Technically, not—because, technically, Scotland is still a part of the United Kingdom of Great Britain, so it is technically British.
However, this re-writing strips away Scottish individuality. It’s this identity that is important to both a) Scotland’s pride and sense of self, and b) the vitality of their exports and even their own culture.
Why This is An Issue
Essentially, the issue is about removing Scotland’s hard-earned identity. There are dozens of pieces that make up this identity. It includes anything one thinks of as Scottish: kilts, tartan, bagpipes, Highland culture, Gaelic, Scots, etc. But it also includes its exports, such as whisky and meat and seafood, which are high-quality products. Scotland has built up this reputation and takes great pride in each of these things.
If Scotland chooses to remain within the United Kingdom, then it should be able to claim this pride and individuality, not have it lumped in with what has been historically built up as British.
Not because Scotland isn’t a part of Britain, but because in shoving it all together, you erase individual achievement, especially since “British” has been built up as “English”.
In constantly re-writing Scottish-themed things as British, it is perceived that Scottish accomplishment is being overtaken and re-written as English—and that has a lot of historical context for being incredibility offensive and insulting.

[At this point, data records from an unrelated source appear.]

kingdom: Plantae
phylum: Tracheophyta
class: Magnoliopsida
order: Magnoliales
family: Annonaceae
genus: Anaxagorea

You cannot enforce that British is English, attempting to distance anything Scottish from the British name and brand for centuries; and then—when it’s more convenient for branding and the political environment—try to bring Scottish to the British brand without causing more rifts and conflicts. This diminishes all accomplishment and achievement, appearing as though the British brand is claiming credit when it has historically been unkind to Scottish culture. It does not come across as unification; it comes across as erasure.
Room for Conversation?
Obviously, I’m passionate about this. I know others will have different opinions; some might even massively disagree. Either way, I wanted to open this up to dialogue. In reading comments on social media, many don’t understand why there is offense or issue taken from the Scottish brand being overtaken.

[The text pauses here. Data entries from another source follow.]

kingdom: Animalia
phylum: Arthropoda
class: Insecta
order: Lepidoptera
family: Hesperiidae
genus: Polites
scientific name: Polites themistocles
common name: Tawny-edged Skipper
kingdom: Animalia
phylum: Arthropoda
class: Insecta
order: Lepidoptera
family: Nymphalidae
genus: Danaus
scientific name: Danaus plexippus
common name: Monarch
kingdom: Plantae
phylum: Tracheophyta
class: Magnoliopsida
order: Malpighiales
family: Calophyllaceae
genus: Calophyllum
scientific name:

So I welcome other opinions and people discussing this matter more, as long as we are doing so in a productive, constructive, and open way. I’ve tried to keep this entry as respectful as possible, while talking about a sensitive issue that does find itself at the center of a lot of arguments regarding Scotland, England, and even the independence referendum.
And while this piece is focused on Scotland specifically—as is the intention of this website—I include Wales and Northern Ireland in this belief, too. Their own individual identities are also lost in the British identity. I’d like to see individual achievement and uniqueness present in the United Kingdom, given that it is three separate countries united. Not territories, not states; countries. And their value, interest, and identity should not be erased.
These are great points you raise about preserving the cultural identity of those nations within the union and the ambiguity of the “British” descriptor. On a less important note, I’ve always been confused about this issue when it comes to international sporting events. In international football and rugby, UK teams compete representing their nations – Wales, Scotland, England (not sure whether N. Ireland competes as its own nation). But in the Olympics, these same nations compete under the Great Britain name, but not the UK name – very strange.
I don’t really understand it myself either. Pretty sure one year Team GB was simply “England + Ryan Giggs”
I agree with you. I think of British as English, which is not really true but influences my thinking when I see something labeled as British. I think is Scotland separately as if it is not British. Ditto for Northern Ireland and Wales. None of them volunteered to be British.